The prognosis of aflatoxin toxicity depends on the dose and duration of exposure, nutritional status, immune status, and overall health. Acute exposure may cause nausea, vomiting, and abdominal pain, which may warrant symptomatic treatment only. Acute high-dose intoxication can be fatal in children. Chronic exposure to low-dose aflatoxin can lead to cirrhosis and hepatocellular carcinoma, which are irreversible disease conditions with high morbidity and mortality.

Acute intoxication with a high dose of aflatoxin may result in fulminant hepatic failure and rhabdomyolysis. Chronic exposure to aflatoxin may result in liver cirrhosis and ultimately lead to hepatocellular carcinoma. Also, gall bladder carcinoma is associated with chronic toxicity. In children, aflatoxin exposure is associated with growth stunting, nutrition deficiencies, and impaired development.[16][30]

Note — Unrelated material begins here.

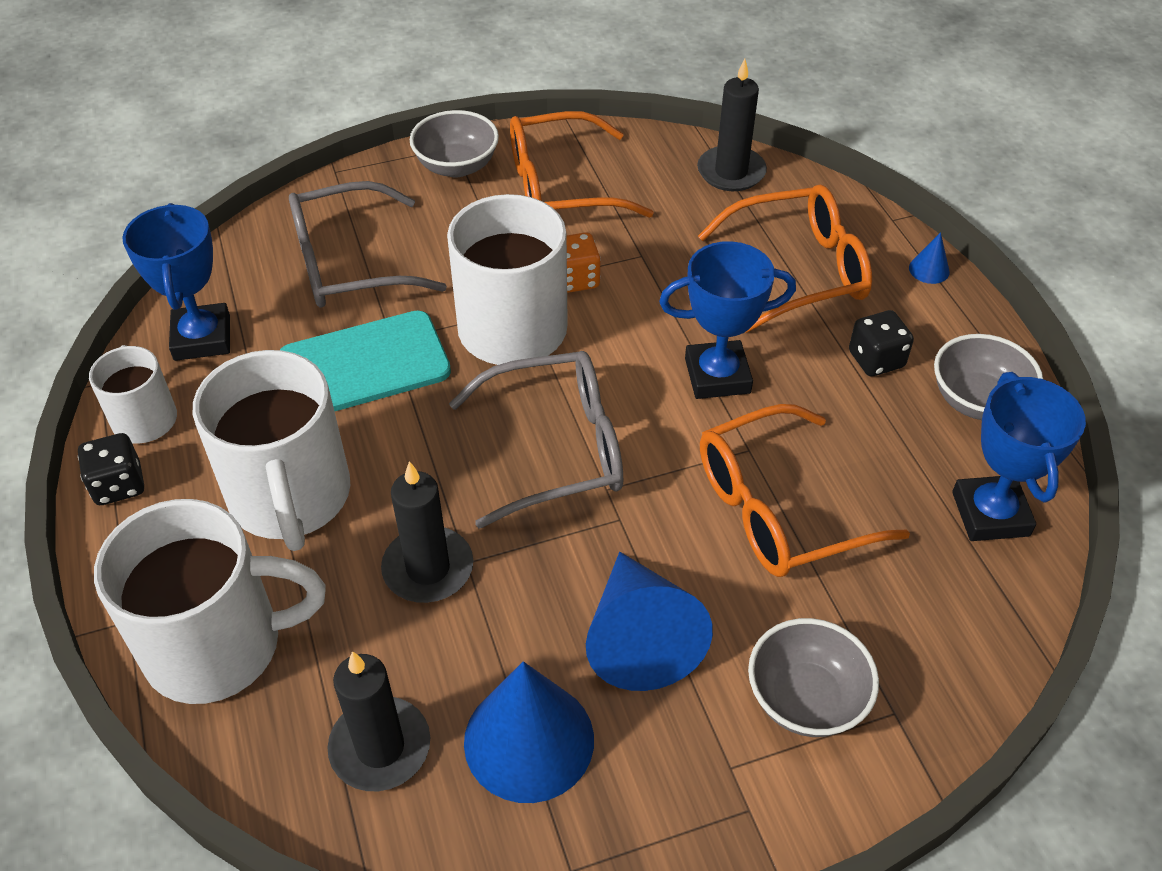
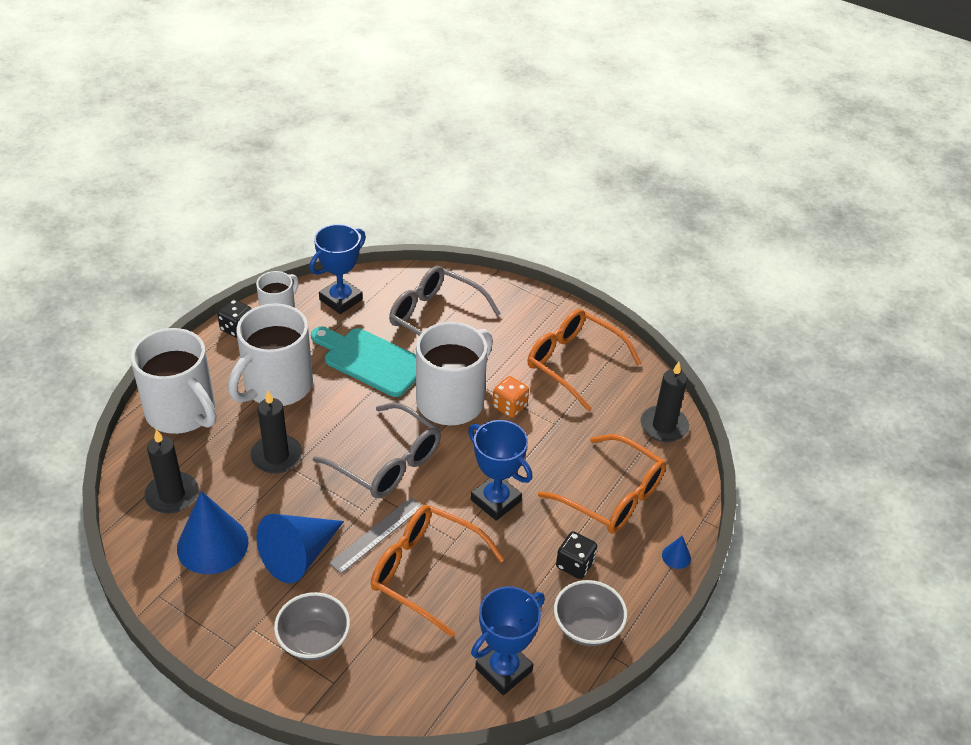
camera: 50 degrees right, 5 degrees down
grey bowl [410,110,499,177] -> none
none -> grey ruler [329,497,422,574]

Aflatoxin toxicity has important impacts on agriculture, livestock, and human health. Providing the public with knowledge about aflatoxin toxicity helps ensure food safety and reduce the incidence of aflatoxin-related health problems. Aflatoxins are found in various kinds of cereal, oilseeds, spices, nuts, and animal products. Therefore, patients should be wise in their selection of food products. In addition, farmers should keep an eye on possible aflatoxin contamination during crops' growth, harvesting, storage, and transportation. The public should be informed about early signs of aflatoxin toxicity and encouraged to seek medical help without delay. Some studies have shown that a regular diet consisting of apiaceous vegetables, such as celery, carrots, parsley, and parsnips, may help reduce the carcinogenic effects of aflatoxin.[33]

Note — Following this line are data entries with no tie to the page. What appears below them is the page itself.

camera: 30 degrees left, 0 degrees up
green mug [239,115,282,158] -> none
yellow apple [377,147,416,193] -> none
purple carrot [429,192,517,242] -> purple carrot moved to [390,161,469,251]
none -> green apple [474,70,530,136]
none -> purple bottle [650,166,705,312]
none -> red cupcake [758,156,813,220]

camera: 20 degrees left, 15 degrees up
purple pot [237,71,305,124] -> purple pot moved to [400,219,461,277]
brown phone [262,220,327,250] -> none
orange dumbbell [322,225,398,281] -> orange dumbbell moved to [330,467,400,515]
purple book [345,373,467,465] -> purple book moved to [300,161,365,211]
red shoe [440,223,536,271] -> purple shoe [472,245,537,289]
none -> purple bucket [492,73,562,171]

The management and mitigation of aflatoxin toxicity encompasses a wide range of professionals, such as farmers, agricultural engineers, food technicians, veterinary physicians, and other health professionals. Protecting food from aflatoxin contamination is a significant step toward limiting its health impacts. Health professionals should be aware of the prevalence of aflatoxin toxicity and of food practices in the region where they live. Exposure in a patient warrants a food checkup of the patient, the family, and the community. This process helps trace the source of exposure and limits its effect. The majority of presenting cases of aflatoxin toxicity are late presentations after chronic exposures. Aflatoxin toxicity is 1 of the major causes of liver cirrhosis and hepatocellular carcinoma in developing countries. Acute high-dose exposures are rare, and most severe cases occur in children. Recognition of this condition across multiple points of contact within the healthcare system is imperative. An interprofessional healthcare team is critical to the successful identification and management of these toxicities. High-dose acute intoxication may require admission and close monitoring, as life-threatening fulminant hepatitis requires intensive care support.[8][16]